Das Unternehmen und die Gewerkschaft verhandeln seit elf Monaten. Die grundsätzliche Einigung wurde nun mithilfe von Schlichtern erreicht. Ryanair hatte sich im Herbst 2017 dazu durchgerungen, erstmals Gewerkschaften für das fliegende Personal anzuerkennen und Tarifverträge abzuschließen.
Die zähen Verhandlungen in mehreren Ländern zogen sich über das ganze Jahr hin und waren von Streiks mit vielen Flugausfällen begleitet. Nun will die Airline bis Ende März alle Vereinbarungen mit Gewerkschaften in Europa abschließen. Im November hatte sich die Dienstleistungsgewerkschaft Ver.di mit Ryanair ebenfalls schon auf Grundsätze für Tarifverträge geeinigt. Die Verträge mit VC sollen laut Ryanair eine Laufzeit von vier Jahren haben.

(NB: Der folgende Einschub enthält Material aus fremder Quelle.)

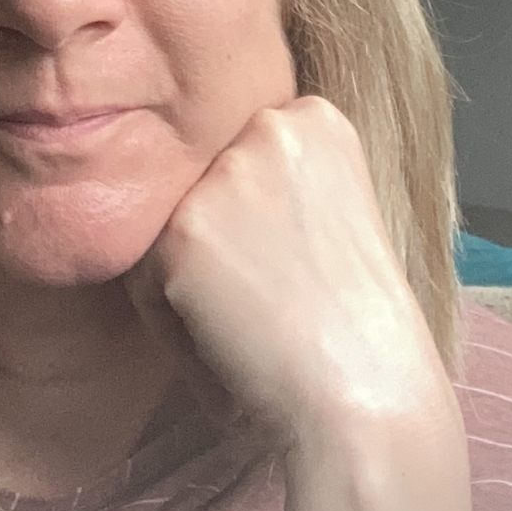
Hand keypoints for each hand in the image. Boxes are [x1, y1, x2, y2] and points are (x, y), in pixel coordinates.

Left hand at [124, 96, 456, 453]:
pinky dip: (172, 327)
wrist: (368, 392)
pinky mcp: (180, 233)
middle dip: (213, 249)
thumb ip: (275, 185)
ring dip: (185, 287)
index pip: (237, 158)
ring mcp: (221, 177)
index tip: (285, 270)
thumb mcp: (335, 214)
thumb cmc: (360, 325)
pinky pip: (143, 282)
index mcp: (314, 118)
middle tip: (264, 305)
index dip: (252, 226)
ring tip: (249, 331)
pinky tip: (228, 348)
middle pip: (195, 190)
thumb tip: (210, 197)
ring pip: (162, 234)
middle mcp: (267, 128)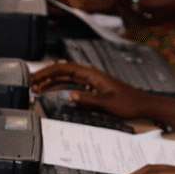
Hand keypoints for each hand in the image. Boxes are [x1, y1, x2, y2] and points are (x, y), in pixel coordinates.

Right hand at [30, 62, 152, 117]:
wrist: (144, 105)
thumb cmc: (130, 103)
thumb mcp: (108, 103)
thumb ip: (87, 99)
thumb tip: (68, 95)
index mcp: (93, 75)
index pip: (65, 68)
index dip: (47, 72)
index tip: (34, 78)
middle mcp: (91, 75)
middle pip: (63, 71)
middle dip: (45, 76)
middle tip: (30, 83)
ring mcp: (92, 81)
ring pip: (67, 78)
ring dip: (52, 82)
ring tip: (37, 88)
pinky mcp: (95, 88)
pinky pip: (74, 84)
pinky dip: (62, 87)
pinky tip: (53, 91)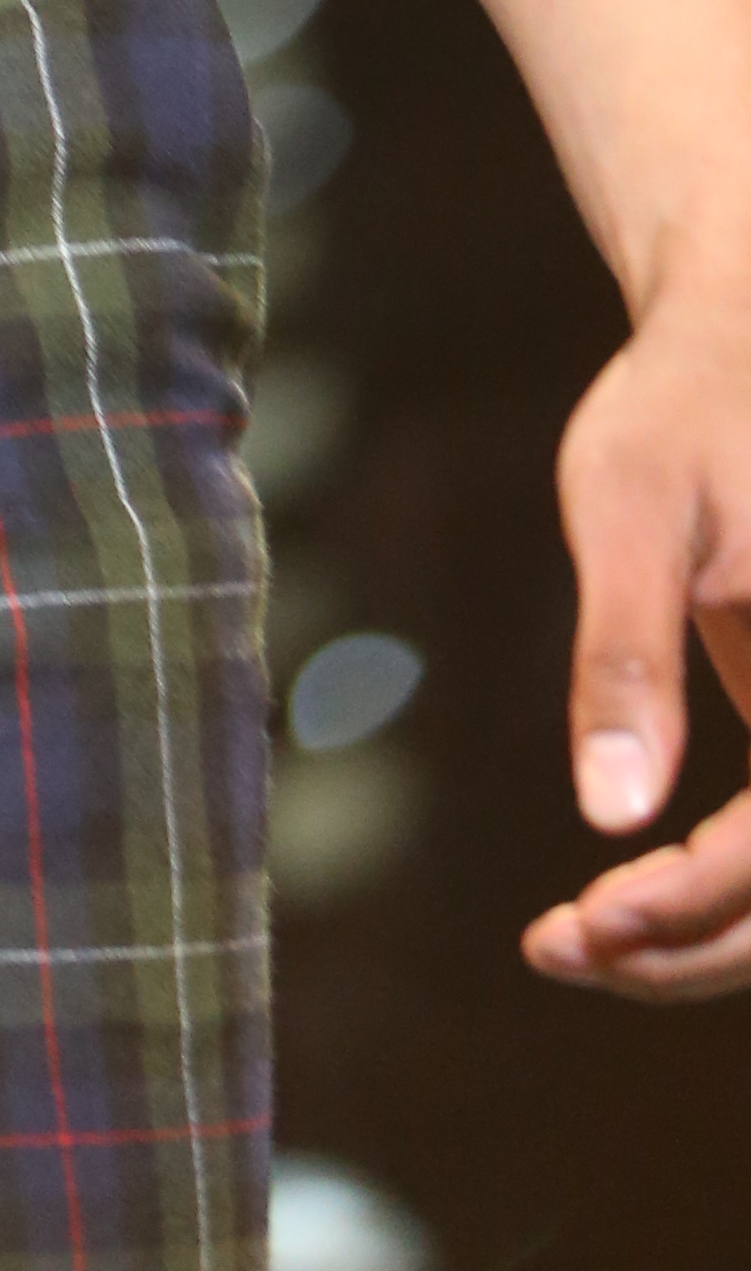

Deutliche Gehaltssteigerung für Kapitäne
Für die gut 400 in Deutschland stationierten Piloten sollen die Grundgehälter angehoben und der bisher hohe variable Anteil der Vergütung gesenkt werden, teilte die Pilotengewerkschaft mit.
Ganz junge Co-Piloten könnten mit einer Verdoppelung ihres Fixgehalts auf 50 000 Euro pro Jahr rechnen, heißt es in Papieren der Tarifkommission. Für Kapitäne soll es um bis zu 33 Prozent auf zunächst 100.000 Euro zulegen. Unter dem Strich gebe es leichte Steigerungen des Gesamtgehalts, die aber nicht näher beziffert wurden, weitere jährliche Steigerungen wurden vereinbart.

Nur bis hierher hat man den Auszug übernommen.